» **PROMPT**
Extract, without alteration, everything from the start of the rows below down to and including the line that contains "March 03, 2013".

### SUPPLIED RECORDS

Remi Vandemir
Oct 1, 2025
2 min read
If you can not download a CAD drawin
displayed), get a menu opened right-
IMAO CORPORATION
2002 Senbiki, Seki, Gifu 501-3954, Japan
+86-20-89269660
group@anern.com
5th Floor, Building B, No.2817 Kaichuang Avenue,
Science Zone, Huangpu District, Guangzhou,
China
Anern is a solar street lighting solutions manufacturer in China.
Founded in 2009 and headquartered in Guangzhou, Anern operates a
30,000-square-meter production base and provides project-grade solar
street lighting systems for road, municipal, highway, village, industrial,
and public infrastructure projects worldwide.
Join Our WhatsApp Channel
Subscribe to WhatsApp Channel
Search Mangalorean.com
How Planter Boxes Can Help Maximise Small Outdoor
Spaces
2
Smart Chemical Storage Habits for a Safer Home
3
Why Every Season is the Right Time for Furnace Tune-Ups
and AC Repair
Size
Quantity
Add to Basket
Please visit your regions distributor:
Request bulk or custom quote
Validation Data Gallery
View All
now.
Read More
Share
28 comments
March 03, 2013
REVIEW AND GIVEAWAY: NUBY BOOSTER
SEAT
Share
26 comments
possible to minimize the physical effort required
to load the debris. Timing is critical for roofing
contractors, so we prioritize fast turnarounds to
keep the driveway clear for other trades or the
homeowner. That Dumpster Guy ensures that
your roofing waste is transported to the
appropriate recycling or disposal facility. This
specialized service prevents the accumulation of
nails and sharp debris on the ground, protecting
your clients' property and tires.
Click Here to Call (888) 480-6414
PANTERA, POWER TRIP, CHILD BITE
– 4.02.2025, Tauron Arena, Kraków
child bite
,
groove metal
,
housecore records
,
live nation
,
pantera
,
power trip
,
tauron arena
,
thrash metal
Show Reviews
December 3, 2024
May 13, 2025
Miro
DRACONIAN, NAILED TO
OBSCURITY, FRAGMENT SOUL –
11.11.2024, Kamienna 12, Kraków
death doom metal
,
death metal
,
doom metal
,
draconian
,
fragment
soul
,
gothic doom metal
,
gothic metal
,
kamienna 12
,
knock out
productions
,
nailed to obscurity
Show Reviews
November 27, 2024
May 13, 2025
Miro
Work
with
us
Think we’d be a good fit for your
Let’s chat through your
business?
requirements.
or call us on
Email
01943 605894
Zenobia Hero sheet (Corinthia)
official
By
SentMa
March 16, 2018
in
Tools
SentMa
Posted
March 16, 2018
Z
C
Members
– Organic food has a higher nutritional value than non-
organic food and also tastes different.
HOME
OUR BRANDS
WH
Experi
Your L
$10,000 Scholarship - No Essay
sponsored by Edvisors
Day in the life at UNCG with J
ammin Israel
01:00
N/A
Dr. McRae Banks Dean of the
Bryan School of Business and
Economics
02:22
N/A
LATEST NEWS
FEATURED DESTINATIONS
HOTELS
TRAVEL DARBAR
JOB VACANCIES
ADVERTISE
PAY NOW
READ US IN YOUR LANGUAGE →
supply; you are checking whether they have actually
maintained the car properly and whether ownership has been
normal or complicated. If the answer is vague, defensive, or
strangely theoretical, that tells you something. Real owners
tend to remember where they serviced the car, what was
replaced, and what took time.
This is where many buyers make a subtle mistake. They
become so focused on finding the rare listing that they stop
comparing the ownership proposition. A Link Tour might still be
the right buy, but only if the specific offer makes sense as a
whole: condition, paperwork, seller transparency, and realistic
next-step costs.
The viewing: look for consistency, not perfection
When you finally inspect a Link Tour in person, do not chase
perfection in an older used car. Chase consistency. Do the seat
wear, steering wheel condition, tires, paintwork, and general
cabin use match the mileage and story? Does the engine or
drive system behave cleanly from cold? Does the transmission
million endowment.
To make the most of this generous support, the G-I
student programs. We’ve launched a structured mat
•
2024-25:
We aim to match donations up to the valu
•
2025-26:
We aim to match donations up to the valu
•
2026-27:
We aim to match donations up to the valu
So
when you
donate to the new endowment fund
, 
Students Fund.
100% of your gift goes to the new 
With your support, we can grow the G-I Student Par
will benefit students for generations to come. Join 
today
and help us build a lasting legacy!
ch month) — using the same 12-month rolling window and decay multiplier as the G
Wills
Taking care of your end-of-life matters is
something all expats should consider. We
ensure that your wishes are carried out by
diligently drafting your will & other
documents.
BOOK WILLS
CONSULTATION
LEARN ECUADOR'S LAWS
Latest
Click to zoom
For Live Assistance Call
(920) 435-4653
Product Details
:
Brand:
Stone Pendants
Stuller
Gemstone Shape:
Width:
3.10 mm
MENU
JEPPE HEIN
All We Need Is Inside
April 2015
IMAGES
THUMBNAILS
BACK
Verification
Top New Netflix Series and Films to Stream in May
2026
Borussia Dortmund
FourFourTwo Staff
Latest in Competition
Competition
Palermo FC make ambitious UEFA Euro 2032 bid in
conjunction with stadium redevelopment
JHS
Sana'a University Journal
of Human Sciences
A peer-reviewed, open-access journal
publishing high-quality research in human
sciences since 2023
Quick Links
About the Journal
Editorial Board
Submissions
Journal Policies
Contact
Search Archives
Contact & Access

######

» **SOLUTION FOR THIS EXERCISE**
Remi Vandemir
Oct 1, 2025
2 min read
If you can not download a CAD drawin
displayed), get a menu opened right-
IMAO CORPORATION
2002 Senbiki, Seki, Gifu 501-3954, Japan
+86-20-89269660
group@anern.com
5th Floor, Building B, No.2817 Kaichuang Avenue,
Science Zone, Huangpu District, Guangzhou,
China
Anern is a solar street lighting solutions manufacturer in China.
Founded in 2009 and headquartered in Guangzhou, Anern operates a
30,000-square-meter production base and provides project-grade solar
street lighting systems for road, municipal, highway, village, industrial,
and public infrastructure projects worldwide.
Join Our WhatsApp Channel
Subscribe to WhatsApp Channel
Search Mangalorean.com
How Planter Boxes Can Help Maximise Small Outdoor
Spaces
2
Smart Chemical Storage Habits for a Safer Home
3
Why Every Season is the Right Time for Furnace Tune-Ups
and AC Repair
Size
Quantity
Add to Basket
Please visit your regions distributor:
Request bulk or custom quote
Validation Data Gallery
View All
now.
Read More
Share
28 comments
March 03, 2013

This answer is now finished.